Sebuah kelas telah selesai dihelat, kami, kawan-kawan pengajar serta para peserta yang terpilih telah kembali pada dunianya masing-masing. Inkubasi telah selesai. Meski baru dihelat selama dua kali, kelas Pos-pos selalu membuat saya tidak ngapa-ngapain ketika selesai. Nyaris hampir 24 jam saya nggendhon di kamar hanya untuk memilah kembali apa yang terlewat.
Sejak kali pertama pelaksanaannya saya selalu berpikir apakah kelas ini akan berdampak di masa depan? atau sekedar jadi pemuas lelah dari banyak kekalahan yang terus dialami oleh mereka yang mendaku sebagai aktivis sosial.
Hanya kepada niat dan kepercayaan bahwa ketika kita telah melakukan sebuah aksi, setidaknya kita bisa memprediksi gejala berikutnya. Hal-hal ini tidak akan pernah berlaku ketika ide hanya menjadi ide dan berkutat sebagai onani pikiran. Karena dengan tindakanlah semuanya bisa diukur, dan karena hanya lewat karya-lah seseorang akan dikenang.
Di umur yang sekarang saya sudah tidak lagi mempertanyakan kedirian saya, tetapi tindakan-tindakan seperti membuat sebuah kelas ini terus membayangi, karena tanggung jawabnya kemudian menjadi berefek pada sosial. Setiap kelas dimana ilmu pengetahuan dan rerasan disebar di situ pula pasti memicu nalar pikir setiap orang di sekitarnya. Saya pahami betul itu, kenapa inkubasi selalu berbeda ketimbang diskusi-diskusi publik yang hanya selesai dalam hitungan jam.
Meski begitu, sulit rasanya untuk membicarakan ini semua pada mereka para intelektual yang tidak p ernah ikut gerakan serta menjalani banyak hal, pada mereka yang dengan tegas saya tolak untuk turut serta datang ke dalam kelas saya minta maaf. Saya selalu mempercayai perubahan formasi sekecil apapun ketika inkubasi dijalankan pasti akan mempengaruhi hasil dari sosial yang dibangun dalam perjumpaan itu.
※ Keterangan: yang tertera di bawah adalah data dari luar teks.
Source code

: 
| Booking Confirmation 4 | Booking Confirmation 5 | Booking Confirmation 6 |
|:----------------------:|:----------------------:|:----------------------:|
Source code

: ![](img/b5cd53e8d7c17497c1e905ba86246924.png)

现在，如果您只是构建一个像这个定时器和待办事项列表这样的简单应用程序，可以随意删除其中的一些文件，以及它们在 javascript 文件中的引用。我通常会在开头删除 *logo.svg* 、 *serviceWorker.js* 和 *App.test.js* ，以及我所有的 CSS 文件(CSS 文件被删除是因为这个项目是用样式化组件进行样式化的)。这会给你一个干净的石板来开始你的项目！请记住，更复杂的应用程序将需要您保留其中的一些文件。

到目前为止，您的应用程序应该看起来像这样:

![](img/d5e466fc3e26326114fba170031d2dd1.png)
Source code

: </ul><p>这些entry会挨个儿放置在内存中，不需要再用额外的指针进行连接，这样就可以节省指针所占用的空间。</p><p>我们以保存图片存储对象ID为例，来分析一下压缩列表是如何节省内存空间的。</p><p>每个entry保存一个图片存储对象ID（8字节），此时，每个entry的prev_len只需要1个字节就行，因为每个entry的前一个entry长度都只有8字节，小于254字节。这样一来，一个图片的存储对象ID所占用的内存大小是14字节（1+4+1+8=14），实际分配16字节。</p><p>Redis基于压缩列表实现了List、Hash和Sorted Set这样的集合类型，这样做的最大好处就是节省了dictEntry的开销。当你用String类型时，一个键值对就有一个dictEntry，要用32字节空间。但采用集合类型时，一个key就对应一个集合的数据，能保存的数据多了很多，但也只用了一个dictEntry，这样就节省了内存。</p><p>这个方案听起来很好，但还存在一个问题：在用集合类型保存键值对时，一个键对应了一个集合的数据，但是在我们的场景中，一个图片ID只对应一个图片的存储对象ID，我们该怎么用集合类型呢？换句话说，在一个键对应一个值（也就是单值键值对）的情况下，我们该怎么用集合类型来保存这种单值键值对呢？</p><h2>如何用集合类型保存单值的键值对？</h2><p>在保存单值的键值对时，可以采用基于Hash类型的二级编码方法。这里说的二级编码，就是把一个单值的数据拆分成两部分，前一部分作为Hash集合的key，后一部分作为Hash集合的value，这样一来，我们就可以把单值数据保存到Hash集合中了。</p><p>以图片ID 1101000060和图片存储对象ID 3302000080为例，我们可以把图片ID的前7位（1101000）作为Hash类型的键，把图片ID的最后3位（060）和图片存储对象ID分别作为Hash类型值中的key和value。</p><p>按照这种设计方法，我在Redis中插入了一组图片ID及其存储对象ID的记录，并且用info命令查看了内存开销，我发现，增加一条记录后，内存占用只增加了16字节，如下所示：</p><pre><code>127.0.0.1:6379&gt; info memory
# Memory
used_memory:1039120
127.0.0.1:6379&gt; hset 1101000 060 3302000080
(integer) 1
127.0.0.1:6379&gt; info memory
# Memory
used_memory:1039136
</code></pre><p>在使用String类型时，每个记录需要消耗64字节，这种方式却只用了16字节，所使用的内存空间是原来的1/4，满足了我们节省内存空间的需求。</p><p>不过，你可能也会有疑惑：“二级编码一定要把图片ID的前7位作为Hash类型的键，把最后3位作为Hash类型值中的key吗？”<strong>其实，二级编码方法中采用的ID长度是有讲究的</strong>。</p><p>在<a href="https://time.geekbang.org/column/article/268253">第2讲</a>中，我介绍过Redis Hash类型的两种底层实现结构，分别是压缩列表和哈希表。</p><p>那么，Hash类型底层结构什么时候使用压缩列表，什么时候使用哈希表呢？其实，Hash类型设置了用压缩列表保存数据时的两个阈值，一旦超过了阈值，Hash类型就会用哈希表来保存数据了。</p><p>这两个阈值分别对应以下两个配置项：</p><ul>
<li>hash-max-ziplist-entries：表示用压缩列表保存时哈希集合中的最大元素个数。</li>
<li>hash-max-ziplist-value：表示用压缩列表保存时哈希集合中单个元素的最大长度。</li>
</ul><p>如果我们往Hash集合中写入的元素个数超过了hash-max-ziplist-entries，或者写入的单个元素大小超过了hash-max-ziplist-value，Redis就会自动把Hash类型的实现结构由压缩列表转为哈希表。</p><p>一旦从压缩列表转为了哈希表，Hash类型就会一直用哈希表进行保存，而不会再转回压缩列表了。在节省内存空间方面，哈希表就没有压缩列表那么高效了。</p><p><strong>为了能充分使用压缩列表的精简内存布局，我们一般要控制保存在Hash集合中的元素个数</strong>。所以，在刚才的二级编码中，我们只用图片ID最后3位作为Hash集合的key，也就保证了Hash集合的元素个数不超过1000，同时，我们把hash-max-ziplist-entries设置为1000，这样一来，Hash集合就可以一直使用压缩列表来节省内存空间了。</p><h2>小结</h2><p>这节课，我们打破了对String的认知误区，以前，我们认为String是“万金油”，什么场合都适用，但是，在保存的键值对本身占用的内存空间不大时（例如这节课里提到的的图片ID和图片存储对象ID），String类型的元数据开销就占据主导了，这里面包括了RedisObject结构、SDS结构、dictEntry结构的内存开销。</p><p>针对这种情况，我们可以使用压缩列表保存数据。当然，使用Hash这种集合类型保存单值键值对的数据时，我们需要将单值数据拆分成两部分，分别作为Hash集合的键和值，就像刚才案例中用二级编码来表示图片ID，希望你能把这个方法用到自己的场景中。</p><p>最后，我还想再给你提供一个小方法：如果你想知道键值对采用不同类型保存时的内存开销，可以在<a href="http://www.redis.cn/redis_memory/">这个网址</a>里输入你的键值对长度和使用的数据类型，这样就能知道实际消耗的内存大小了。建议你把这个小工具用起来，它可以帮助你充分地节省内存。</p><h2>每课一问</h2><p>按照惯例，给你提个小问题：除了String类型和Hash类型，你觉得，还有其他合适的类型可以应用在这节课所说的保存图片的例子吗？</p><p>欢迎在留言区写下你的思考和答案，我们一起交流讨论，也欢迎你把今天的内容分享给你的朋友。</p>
Hubungan perkawanan yang mulai akrab hingga nuansa kelas yang jelas dibangun sejak awal seleksi.
Ini belum perkara teknis lainnya.
Menyeleksi pembicara, memaksa mereka untuk membuat tulisan dan presentasi, menyeleksi esai-esai peserta serta dengan membuat permakluman sambil mengingat-ingat seberapa jauh manusia bisa menulis ketika ia berumur di bawah dua puluh lima tahun. Belum soal logistik, bagaimana pembiayaan kelas ini dikerjakan, bagaimana cara membuat kelas yang beneran kuat dan mapan secara finansial sehingga bisa lebih merdeka dalam membicarakan banyak hal. Bagaimana pula mengupah layak para pembicara agar mereka mau dan mampu memberikan yang terbaik yang mereka miliki, hal-hal yang tentu saja tidak bisa secara kolektif cuma-cuma alias gratisan. Sebagai intelektual saya tentu tahu ilmu itu mahal dan untuk mendapatkannya butuh waktu, duit serta banyak kemampuan.
Dari tonggak yang telah dibuat kita akan menilai dan mengukur sepuluh tahun lagi, kira-kira kawan-kawan ini jadi apa? semoga banyak keajaiban berlangsung.